# About this task
The lines below that include the word "tail" are to be reported.

# Dataset excerpts
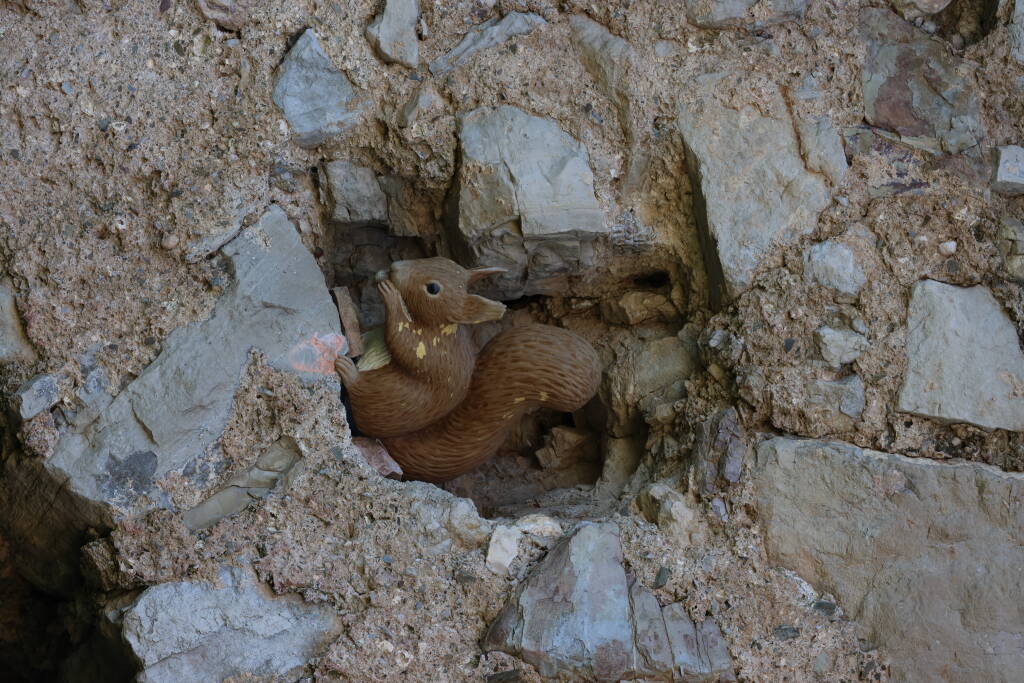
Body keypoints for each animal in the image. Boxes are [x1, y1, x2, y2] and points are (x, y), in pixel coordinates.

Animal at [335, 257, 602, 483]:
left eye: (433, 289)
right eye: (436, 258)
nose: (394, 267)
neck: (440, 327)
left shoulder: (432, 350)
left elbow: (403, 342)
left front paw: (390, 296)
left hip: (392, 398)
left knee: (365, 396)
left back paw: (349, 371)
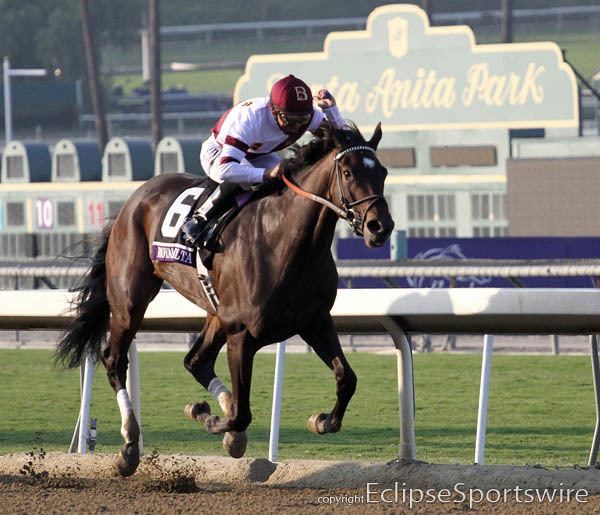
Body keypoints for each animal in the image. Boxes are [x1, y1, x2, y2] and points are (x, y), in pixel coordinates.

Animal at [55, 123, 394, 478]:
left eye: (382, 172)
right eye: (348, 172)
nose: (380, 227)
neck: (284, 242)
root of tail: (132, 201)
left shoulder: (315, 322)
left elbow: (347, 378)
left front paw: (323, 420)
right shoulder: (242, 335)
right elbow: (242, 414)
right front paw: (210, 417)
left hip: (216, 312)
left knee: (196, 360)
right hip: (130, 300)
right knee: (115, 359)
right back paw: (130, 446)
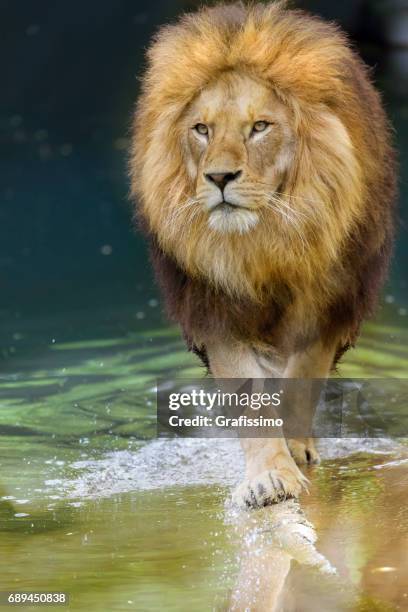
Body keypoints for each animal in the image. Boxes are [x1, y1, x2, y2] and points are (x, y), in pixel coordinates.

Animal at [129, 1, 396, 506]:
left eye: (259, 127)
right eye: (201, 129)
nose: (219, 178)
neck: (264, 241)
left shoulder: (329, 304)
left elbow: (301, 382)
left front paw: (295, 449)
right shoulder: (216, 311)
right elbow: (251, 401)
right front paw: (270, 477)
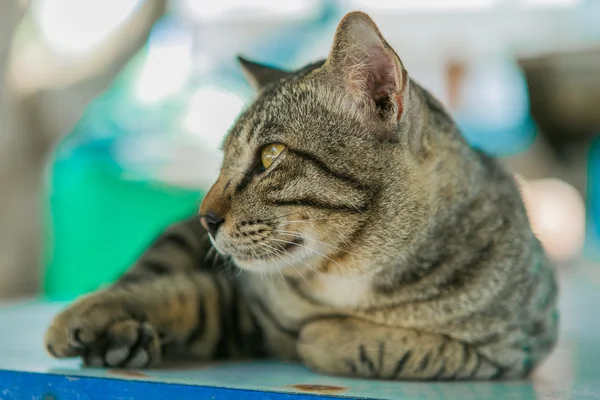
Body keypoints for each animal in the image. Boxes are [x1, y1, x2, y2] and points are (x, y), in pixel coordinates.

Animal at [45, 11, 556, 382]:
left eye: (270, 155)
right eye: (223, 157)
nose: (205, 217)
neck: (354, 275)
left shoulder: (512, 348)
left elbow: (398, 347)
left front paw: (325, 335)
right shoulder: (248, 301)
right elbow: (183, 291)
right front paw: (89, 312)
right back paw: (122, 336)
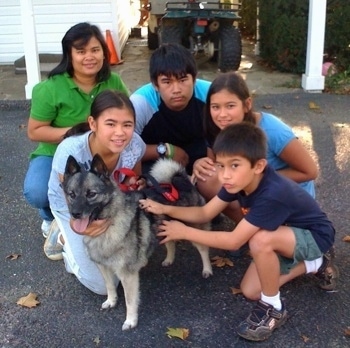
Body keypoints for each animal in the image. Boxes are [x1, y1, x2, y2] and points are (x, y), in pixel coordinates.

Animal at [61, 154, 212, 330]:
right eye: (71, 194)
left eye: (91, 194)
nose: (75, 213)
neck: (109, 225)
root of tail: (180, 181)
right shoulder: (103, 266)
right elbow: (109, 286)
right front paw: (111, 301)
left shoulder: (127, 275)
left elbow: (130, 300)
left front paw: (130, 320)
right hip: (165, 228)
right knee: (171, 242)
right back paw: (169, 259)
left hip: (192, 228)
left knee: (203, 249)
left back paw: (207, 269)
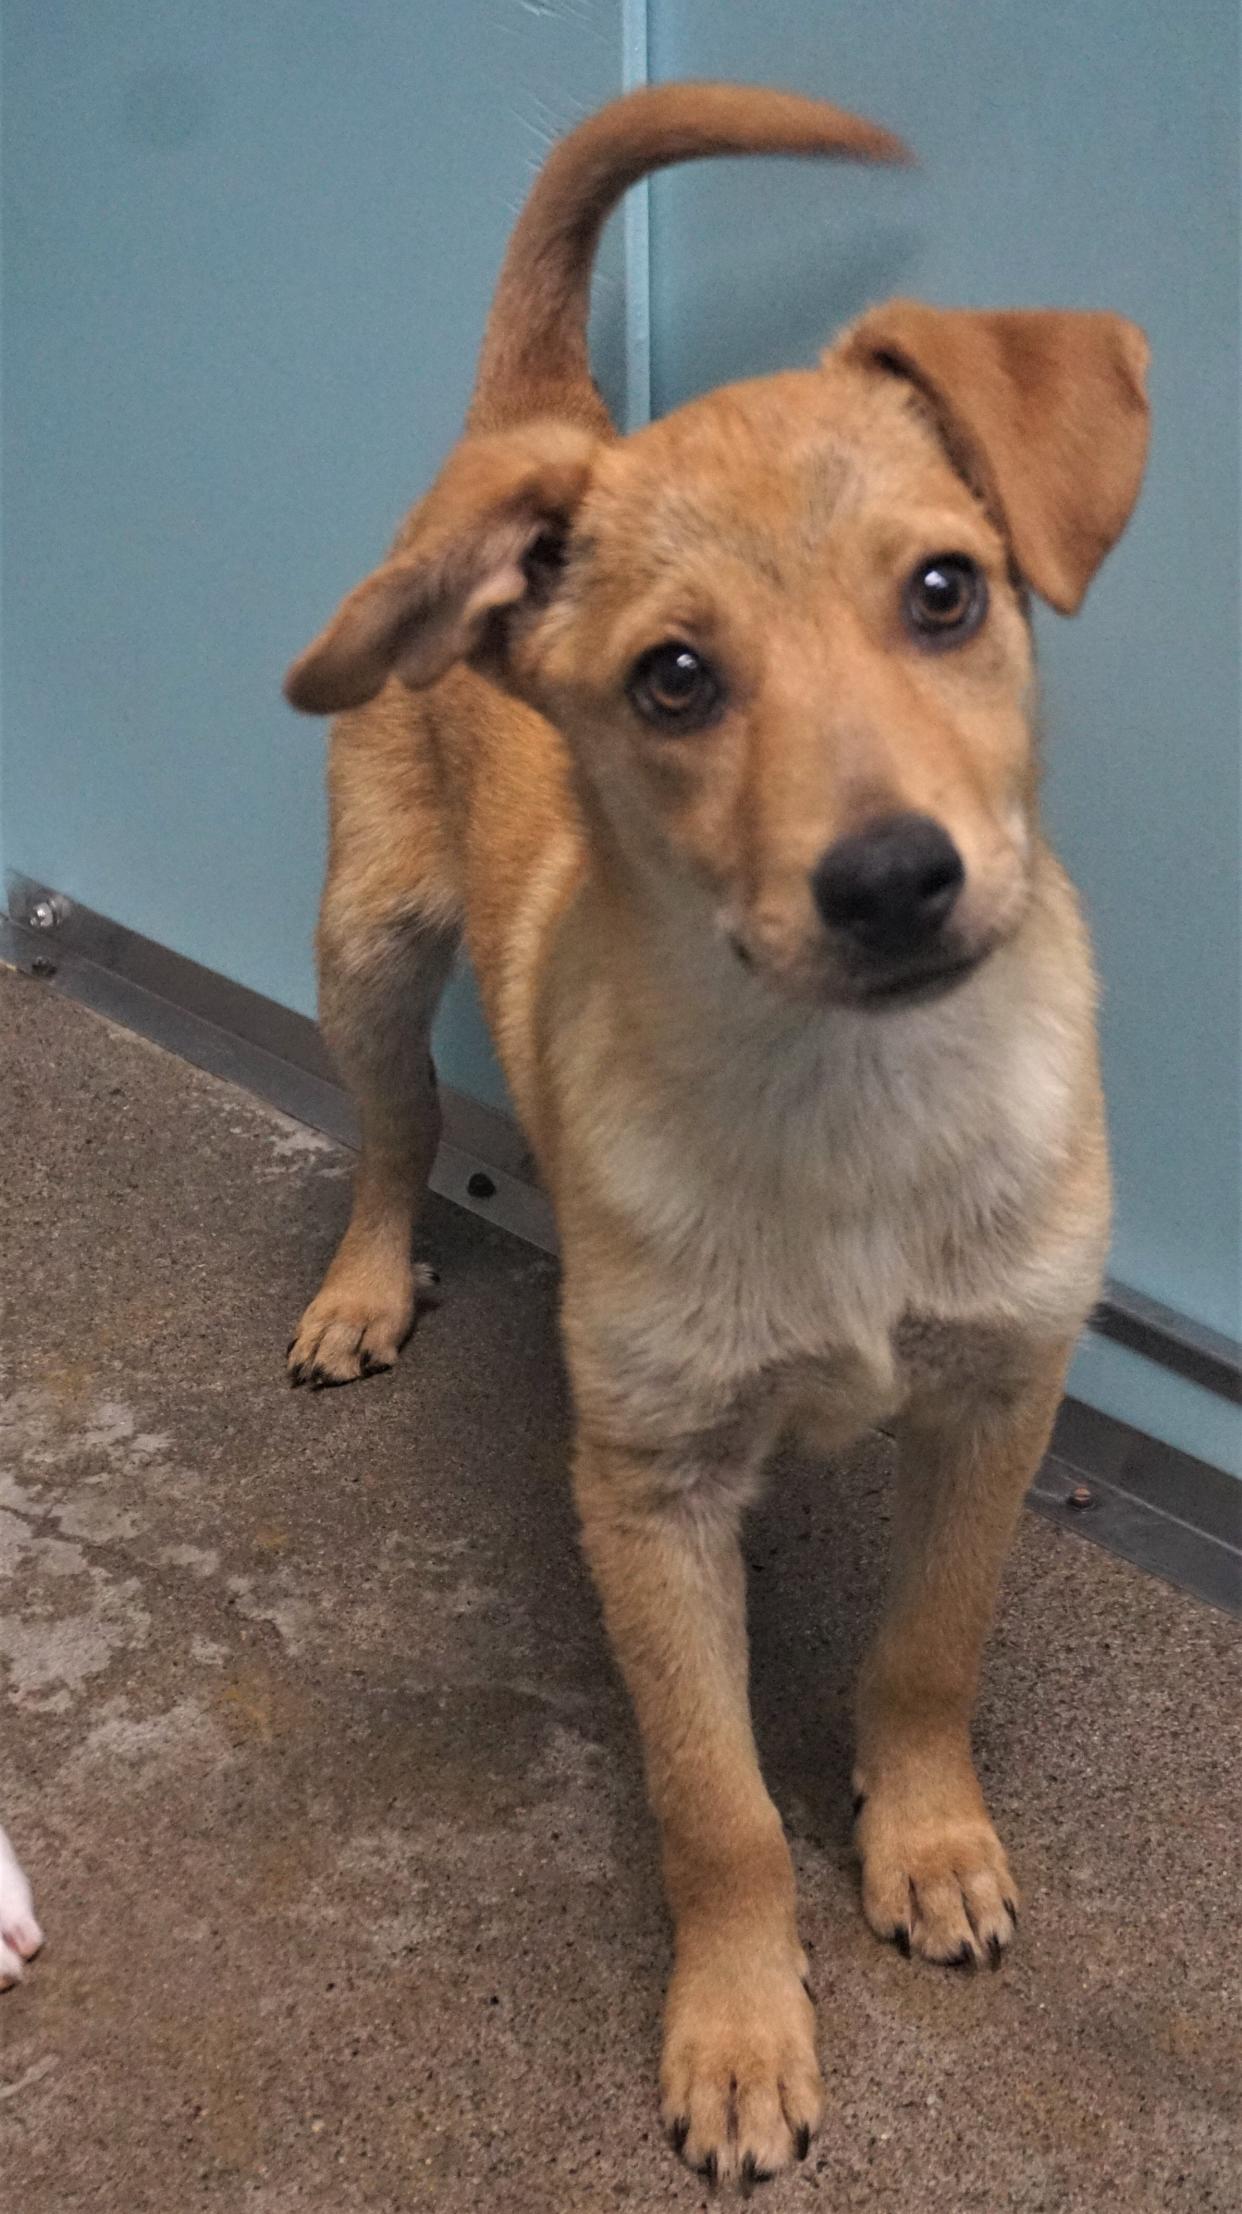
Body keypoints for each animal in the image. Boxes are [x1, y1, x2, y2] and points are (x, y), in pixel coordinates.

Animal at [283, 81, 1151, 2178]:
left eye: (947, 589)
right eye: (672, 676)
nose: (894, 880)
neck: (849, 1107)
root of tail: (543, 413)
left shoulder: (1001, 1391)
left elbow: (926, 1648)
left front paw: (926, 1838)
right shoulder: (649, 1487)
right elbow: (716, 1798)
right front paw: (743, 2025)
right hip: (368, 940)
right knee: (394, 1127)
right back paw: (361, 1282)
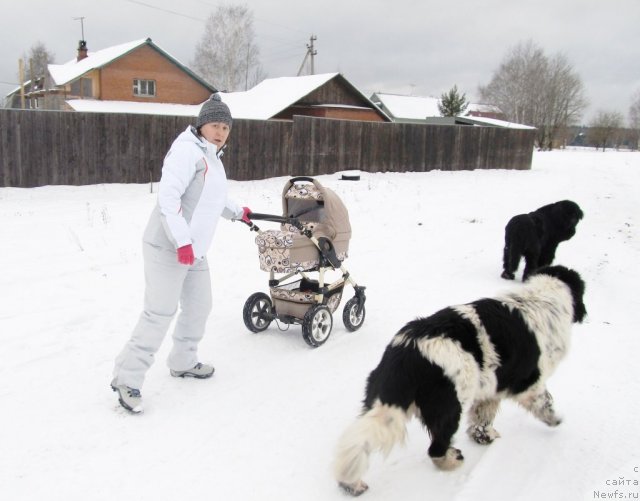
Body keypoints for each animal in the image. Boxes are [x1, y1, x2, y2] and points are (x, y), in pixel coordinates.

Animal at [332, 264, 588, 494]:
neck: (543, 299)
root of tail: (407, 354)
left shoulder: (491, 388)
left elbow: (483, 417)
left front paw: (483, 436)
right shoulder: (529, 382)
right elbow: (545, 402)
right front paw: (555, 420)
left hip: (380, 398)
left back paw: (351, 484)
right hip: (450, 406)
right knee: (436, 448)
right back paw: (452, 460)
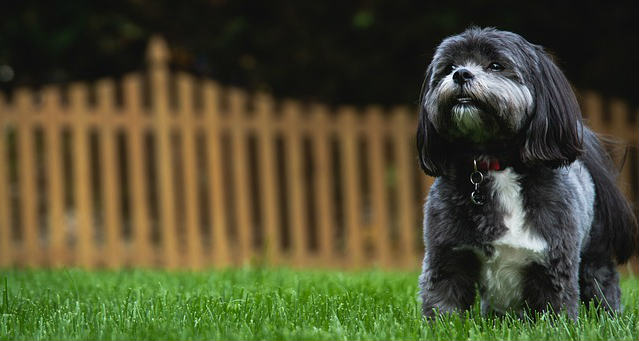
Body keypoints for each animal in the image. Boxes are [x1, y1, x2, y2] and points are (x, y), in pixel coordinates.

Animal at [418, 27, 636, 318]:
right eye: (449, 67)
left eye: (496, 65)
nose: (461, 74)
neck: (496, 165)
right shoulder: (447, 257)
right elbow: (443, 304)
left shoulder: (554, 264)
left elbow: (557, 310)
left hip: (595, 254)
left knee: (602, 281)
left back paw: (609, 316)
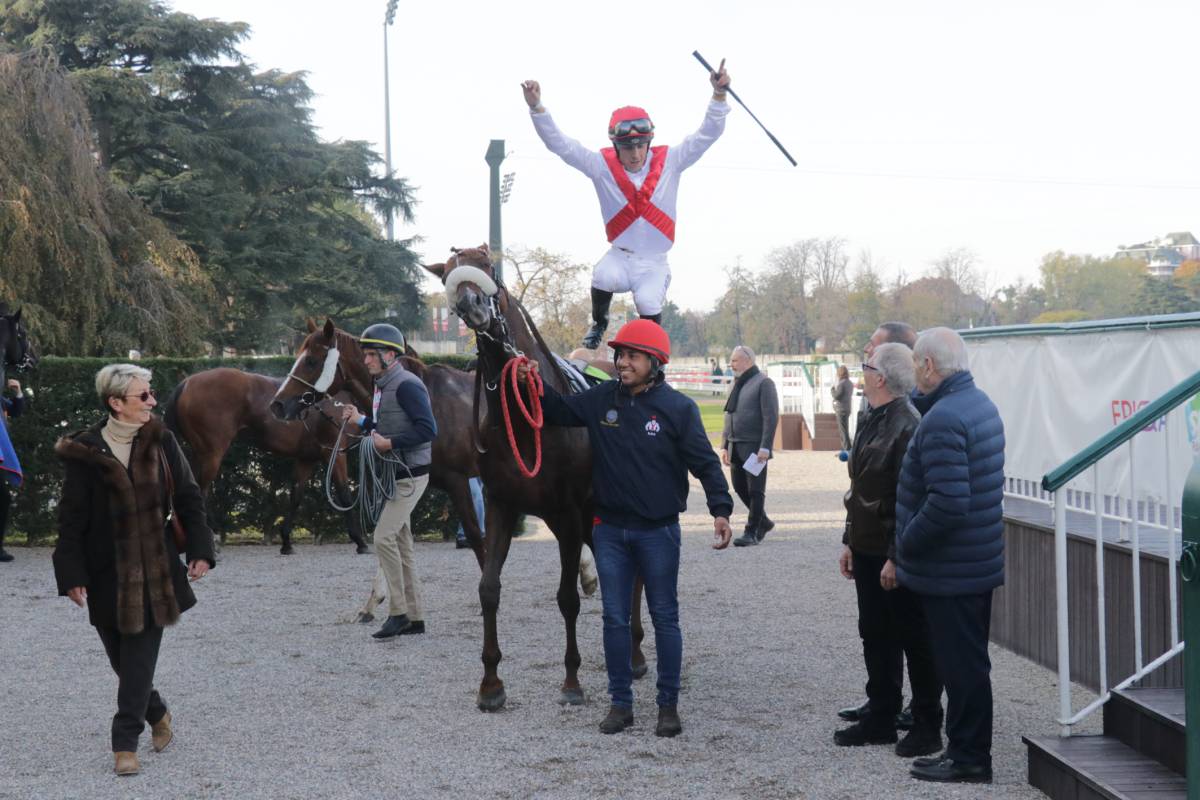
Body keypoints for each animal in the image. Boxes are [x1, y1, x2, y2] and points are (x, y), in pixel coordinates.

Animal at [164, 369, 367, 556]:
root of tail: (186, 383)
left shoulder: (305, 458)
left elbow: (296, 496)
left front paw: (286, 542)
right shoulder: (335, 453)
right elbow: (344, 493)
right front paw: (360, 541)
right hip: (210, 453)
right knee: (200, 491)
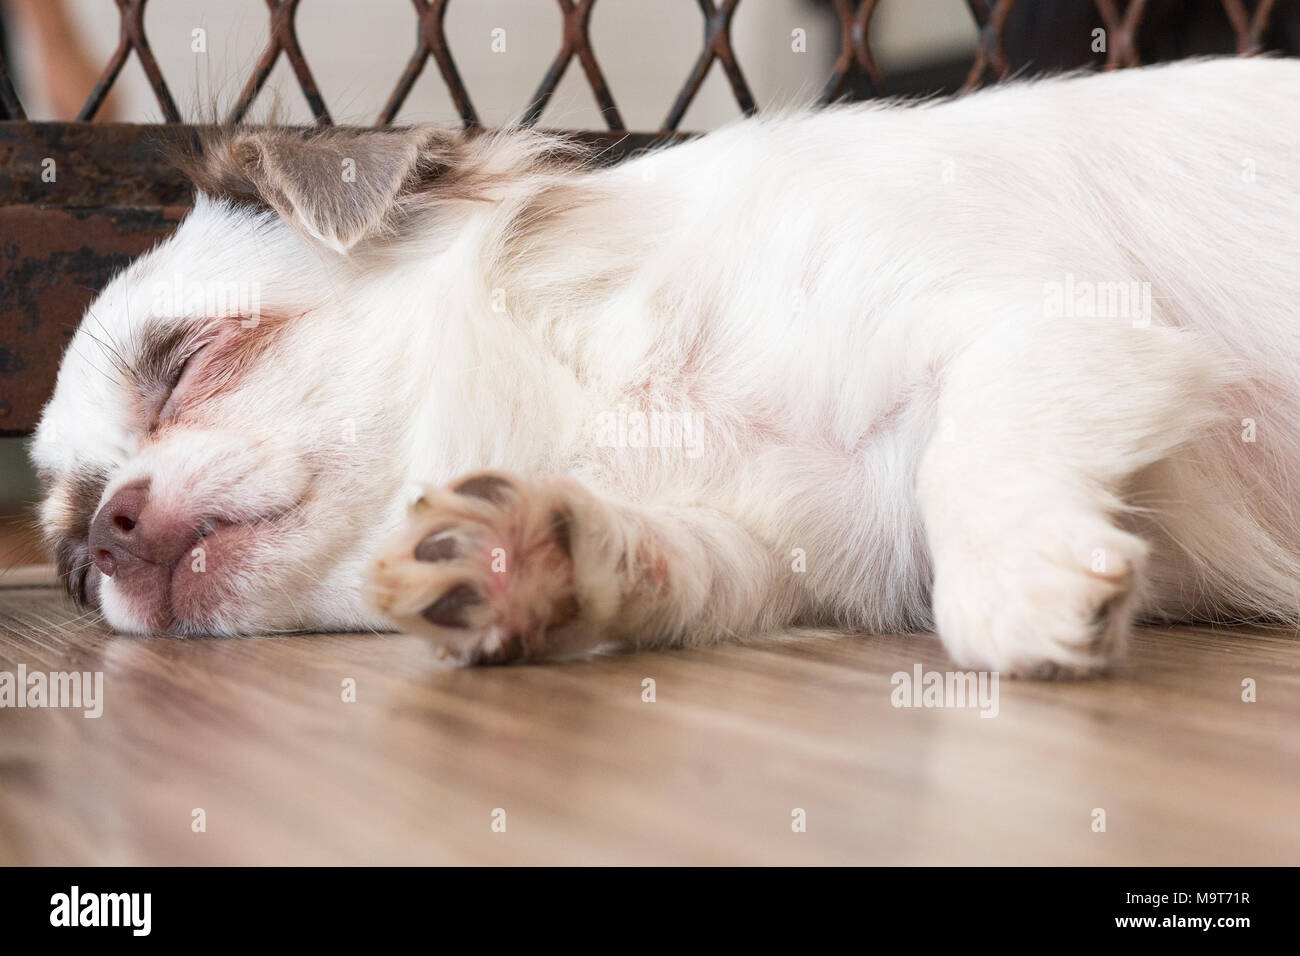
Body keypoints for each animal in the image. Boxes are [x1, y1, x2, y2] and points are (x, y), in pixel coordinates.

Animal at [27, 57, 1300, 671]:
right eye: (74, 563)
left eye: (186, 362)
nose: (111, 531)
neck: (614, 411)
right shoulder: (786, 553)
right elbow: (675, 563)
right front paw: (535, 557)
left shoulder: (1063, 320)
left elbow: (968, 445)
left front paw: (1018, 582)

# Response below
root of tail: (132, 201)
root of tail: (180, 181)
root of tail: (543, 413)
root of tail: (407, 354)
root of tail: (186, 383)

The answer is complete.